● Sağlanan alıntı:
Arafta (ABD Başkanı evladını kaybediyor), Kadın Savaşçılar (Zeyna yok, Beyonce hiç yok), Geliş (Filmi de var hatta kadın oynuyor bi tane)
Eveeet sevgili Zaytung Kitap okurları. Yıl sonuna yaklaştık, Guardian’dan SabitFikir’e birçok mecra 2017’nin en iyi kitaplarını listelerken, bizim ne eksiğimiz var dedik ve cevaba hemen ulaştık: Jüri. Evet, bir jürimiz olmadığından size 2017’nin en iyi kitaplarını sunamıyoruz. Fakat ilerleyen günlerde bir jüri bulabilirsek… İnsan hep umut ediyor tabii, daha da bir ay var… Neyse, siz şimdilik bunları okuyun da artık önümüzdeki hafta bakalım…
1. Arafta – George Saunders – Delidolu
https://store.zaytung.com/arafta-28817
Saunders öykülerinden daha iyi bir roman yazmayı başarmış ki pek zor değil çünkü kötü öyküleri de var kendisinin. Yani Saunders’a ısınamadıysanız sorun sizde değil. Aralığın Onu güzeldi mesela, tamam, diğerleri de işte… Neyse seveni çok laf etmeyelim, hemen düzgünce bir U yapıyoruz ve geldiğimiz yer şurası: Arafta harika bir roman. Bu gerçekle yüzleşip yolumuza devam edelim.
Arafta, ABD Başkanı Lincoln’ün (Filmi de var Daniel Day-Lewis oynuyor, Oscar aldı hatta bu rolle bilen bilir) hayatından bir kesiti anlatıyor diyebiliriz. “Ben her şeyden önce bir babayım” diyor Lincoln, çocuğu öldükten sonra depresyona giriyor, intihara meyil ediyor. Çocuğu ise *buraya dikkat* Arafta salınıyor. Ölmüş, ama geçişi yapamamış. Yani bu kadar da beceriksizlik kardeşim sen koskocaman ABD Başkanının oğlusun yapman gereken tek şey ışığa gitmek ya onu da becer bi zahmet…
Neyse, Lincoln, araftaki çocuk, araftaki diğer hayaletler… Tam bir karmaşa. Ortalık bi yerden sonra şuna dönüyor anacım:
Ama şöyle bir şey var: ortalık ne kadar karışırsa karışsın bi CENNET mahallesi kadar olmuyor tabii çünkü cennette değil ARAFTALAR ahahah :) (Okurlarımızdan özür dileyerek devam ediyorum eleştirime…)

● Kaynak veriler:
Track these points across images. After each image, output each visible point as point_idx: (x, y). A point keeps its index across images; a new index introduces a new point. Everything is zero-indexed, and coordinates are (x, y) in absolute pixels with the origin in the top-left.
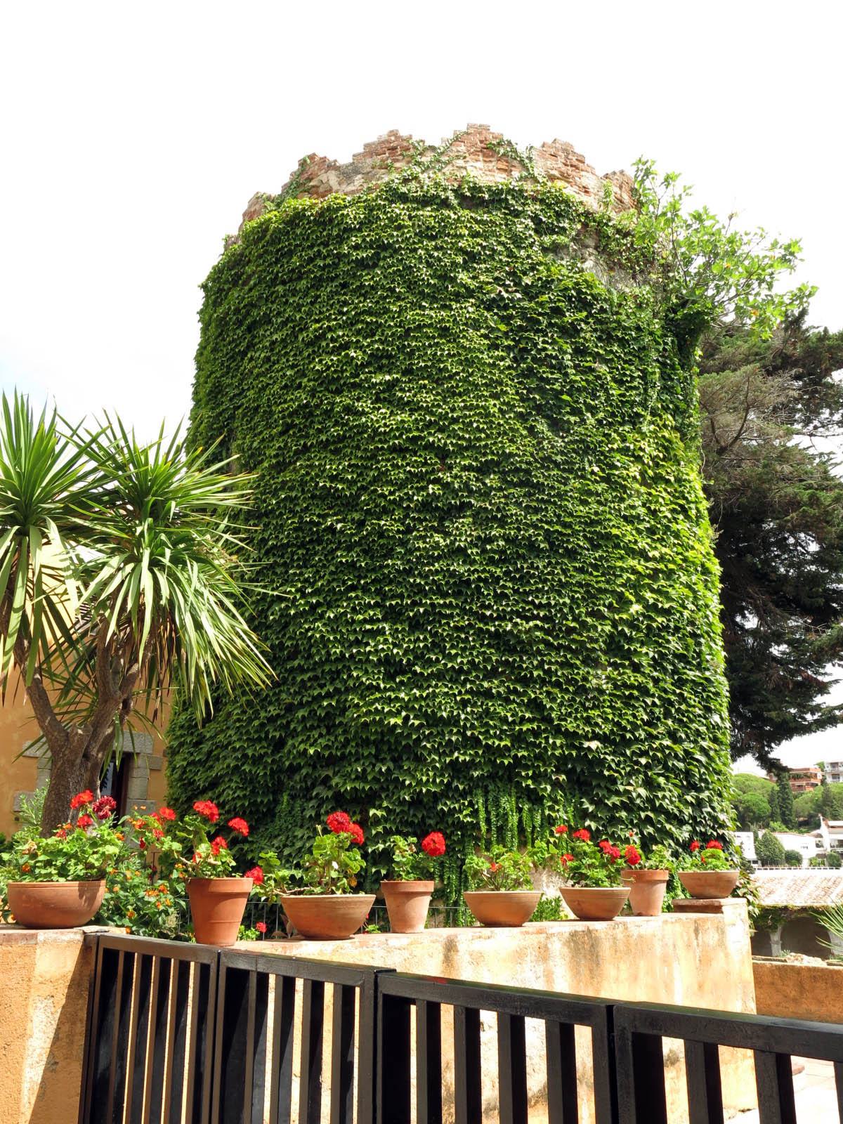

● Görev gereksinimleri: Sağlanan alıntıda "Arafta, ABD Başkanı" ile başlayıp "devam ediyorum eleştirime…)" ifadesine kadar süren kısmı, iki uç dahil olmak üzere hiç değiştirmeden yinele.

● Sonuç:
Arafta, ABD Başkanı Lincoln’ün (Filmi de var Daniel Day-Lewis oynuyor, Oscar aldı hatta bu rolle bilen bilir) hayatından bir kesiti anlatıyor diyebiliriz. “Ben her şeyden önce bir babayım” diyor Lincoln, çocuğu öldükten sonra depresyona giriyor, intihara meyil ediyor. Çocuğu ise *buraya dikkat* Arafta salınıyor. Ölmüş, ama geçişi yapamamış. Yani bu kadar da beceriksizlik kardeşim sen koskocaman ABD Başkanının oğlusun yapman gereken tek şey ışığa gitmek ya onu da becer bi zahmet…
Neyse, Lincoln, araftaki çocuk, araftaki diğer hayaletler… Tam bir karmaşa. Ortalık bi yerden sonra şuna dönüyor anacım:
Ama şöyle bir şey var: ortalık ne kadar karışırsa karışsın bi CENNET mahallesi kadar olmuyor tabii çünkü cennette değil ARAFTALAR ahahah :) (Okurlarımızdan özür dileyerek devam ediyorum eleştirime…)